Why Cutting Federal Spending to Pre-Pandemic Levels Is So Hard

“We have to return to a reasonable pre-pandemic level of spending,” says Republican US Senator Ron Johnson of Wisconsin, who doesn’t like the budget bill that passed in the House because it doesn’t reduce the $1.8 trillion federal deficit.

Given that the bill’s failure to reduce the deficit is due in part to its extension and expansion of the special tax treatment for non-corporate businesses that Johnson insisted on in 2017, which will cost an estimated $820 billion over the next decade, the senator does not make for the most credible of deficit hawks.
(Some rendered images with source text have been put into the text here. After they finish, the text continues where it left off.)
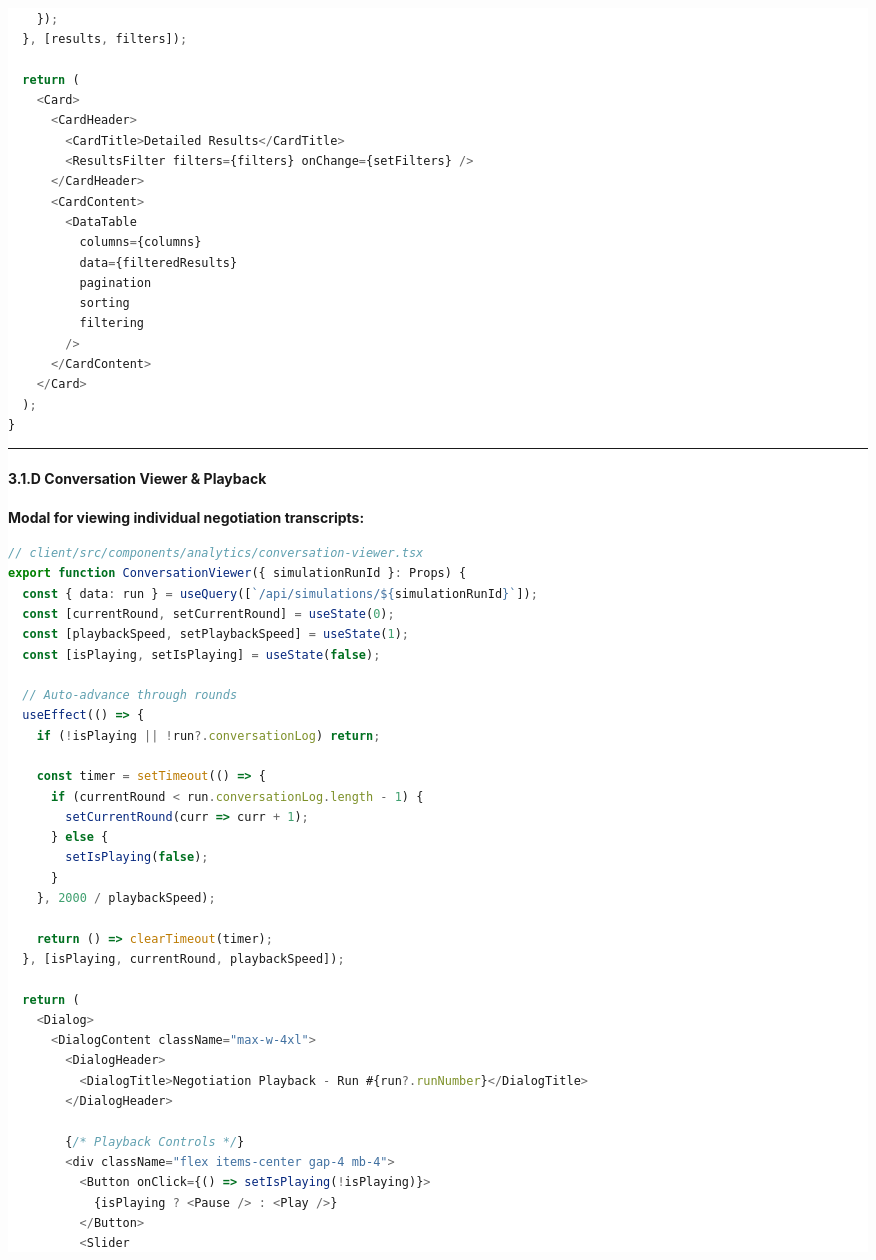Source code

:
 ```typescript
    });
  }, [results, filters]);

  return (
    <Card>
      <CardHeader>
        <CardTitle>Detailed Results</CardTitle>
        <ResultsFilter filters={filters} onChange={setFilters} />
      </CardHeader>
      <CardContent>
        <DataTable
          columns={columns}
          data={filteredResults}
          pagination
          sorting
          filtering
        />
      </CardContent>
    </Card>
  );
}
```

---

#### 3.1.D Conversation Viewer & Playback

**Modal for viewing individual negotiation transcripts:**
```typescript
// client/src/components/analytics/conversation-viewer.tsx
export function ConversationViewer({ simulationRunId }: Props) {
  const { data: run } = useQuery([`/api/simulations/${simulationRunId}`]);
  const [currentRound, setCurrentRound] = useState(0);
  const [playbackSpeed, setPlaybackSpeed] = useState(1);
  const [isPlaying, setIsPlaying] = useState(false);

  // Auto-advance through rounds
  useEffect(() => {
    if (!isPlaying || !run?.conversationLog) return;

    const timer = setTimeout(() => {
      if (currentRound < run.conversationLog.length - 1) {
        setCurrentRound(curr => curr + 1);
      } else {
        setIsPlaying(false);
      }
    }, 2000 / playbackSpeed);

    return () => clearTimeout(timer);
  }, [isPlaying, currentRound, playbackSpeed]);

  return (
    <Dialog>
      <DialogContent className="max-w-4xl">
        <DialogHeader>
          <DialogTitle>Negotiation Playback - Run #{run?.runNumber}</DialogTitle>
        </DialogHeader>

        {/* Playback Controls */}
        <div className="flex items-center gap-4 mb-4">
          <Button onClick={() => setIsPlaying(!isPlaying)}>
            {isPlaying ? <Pause /> : <Play />}
          </Button>
          <Slider
```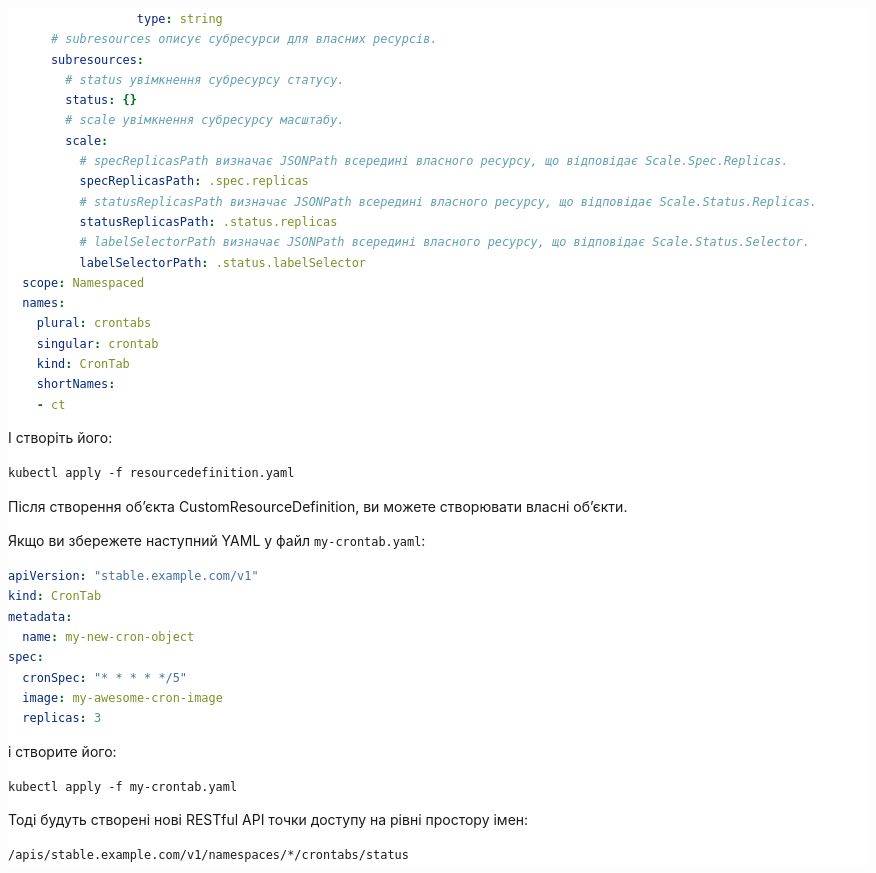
 ```yaml
                  type: string
      # subresources описує субресурси для власних ресурсів.
      subresources:
        # status увімкнення субресурсу статусу.
        status: {}
        # scale увімкнення субресурсу масштабу.
        scale:
          # specReplicasPath визначає JSONPath всередині власного ресурсу, що відповідає Scale.Spec.Replicas.
          specReplicasPath: .spec.replicas
          # statusReplicasPath визначає JSONPath всередині власного ресурсу, що відповідає Scale.Status.Replicas.
          statusReplicasPath: .status.replicas
          # labelSelectorPath визначає JSONPath всередині власного ресурсу, що відповідає Scale.Status.Selector.
          labelSelectorPath: .status.labelSelector
  scope: Namespaced
  names:
    plural: crontabs
    singular: crontab
    kind: CronTab
    shortNames:
    - ct
```

І створіть його:

```shell
kubectl apply -f resourcedefinition.yaml
```

Після створення обʼєкта CustomResourceDefinition, ви можете створювати власні обʼєкти.

Якщо ви збережете наступний YAML у файл `my-crontab.yaml`:

```yaml
apiVersion: "stable.example.com/v1"
kind: CronTab
metadata:
  name: my-new-cron-object
spec:
  cronSpec: "* * * * */5"
  image: my-awesome-cron-image
  replicas: 3
```

і створите його:

```shell
kubectl apply -f my-crontab.yaml
```

Тоді будуть створені нові RESTful API точки доступу на рівні простору імен:

```none
/apis/stable.example.com/v1/namespaces/*/crontabs/status
```
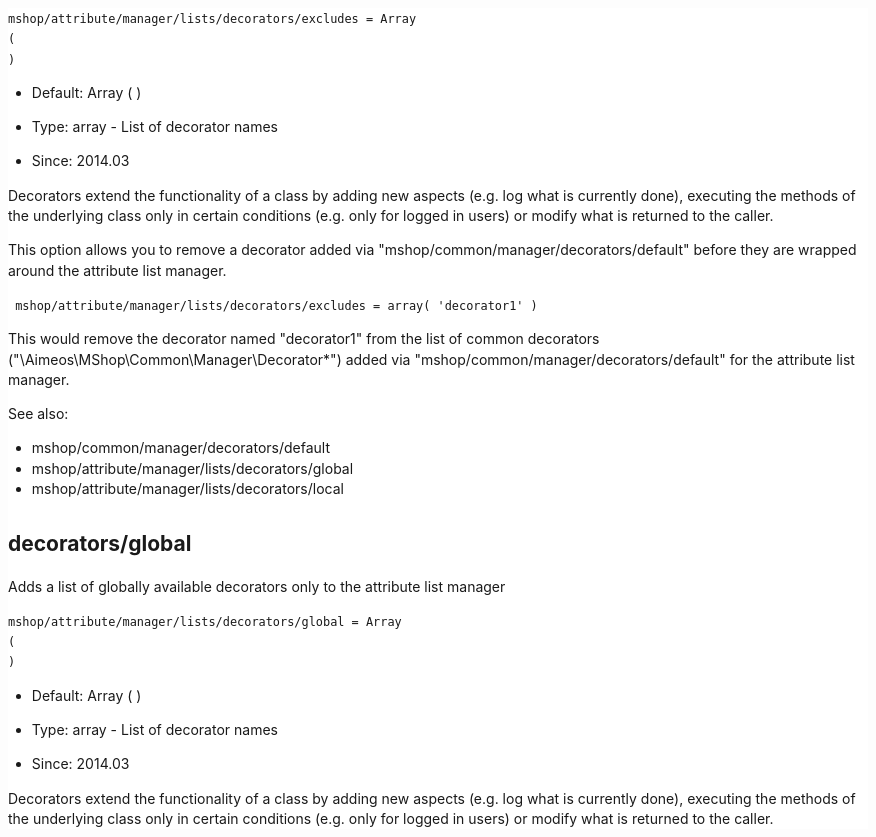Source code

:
 ```
mshop/attribute/manager/lists/decorators/excludes = Array
(
)
```

* Default: Array
(
)

* Type: array - List of decorator names
* Since: 2014.03

Decorators extend the functionality of a class by adding new aspects
(e.g. log what is currently done), executing the methods of the underlying
class only in certain conditions (e.g. only for logged in users) or
modify what is returned to the caller.

This option allows you to remove a decorator added via
"mshop/common/manager/decorators/default" before they are wrapped
around the attribute list manager.

```
 mshop/attribute/manager/lists/decorators/excludes = array( 'decorator1' )
```

This would remove the decorator named "decorator1" from the list of
common decorators ("\Aimeos\MShop\Common\Manager\Decorator\*") added via
"mshop/common/manager/decorators/default" for the attribute list manager.

See also:

* mshop/common/manager/decorators/default
* mshop/attribute/manager/lists/decorators/global
* mshop/attribute/manager/lists/decorators/local

## decorators/global

Adds a list of globally available decorators only to the attribute list manager

```
mshop/attribute/manager/lists/decorators/global = Array
(
)
```

* Default: Array
(
)

* Type: array - List of decorator names
* Since: 2014.03

Decorators extend the functionality of a class by adding new aspects
(e.g. log what is currently done), executing the methods of the underlying
class only in certain conditions (e.g. only for logged in users) or
modify what is returned to the caller.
But his suggestion of a return to pre-pandemic spending is intriguing.

Shrinking the federal government to its February 2020 size, adjusted for inflation, isn’t exactly rolling back the New Deal or the Great Society. It sounds reasonable. But what would it look like — or, put differently, what exactly has driven the big increases in real federal spending since February 2020?

why federal spending is up so much

These numbers are as of the recently released Monthly Treasury Statement for May, with inflation adjustments by me. Trailing 12-month federal spending is up by $1.4 trillion in today’s dollars, or 25%, since just before the pandemic in February 2020. Get it back to February 2020 levels and the deficit mostly disappears. That is, of course, much easier said than done.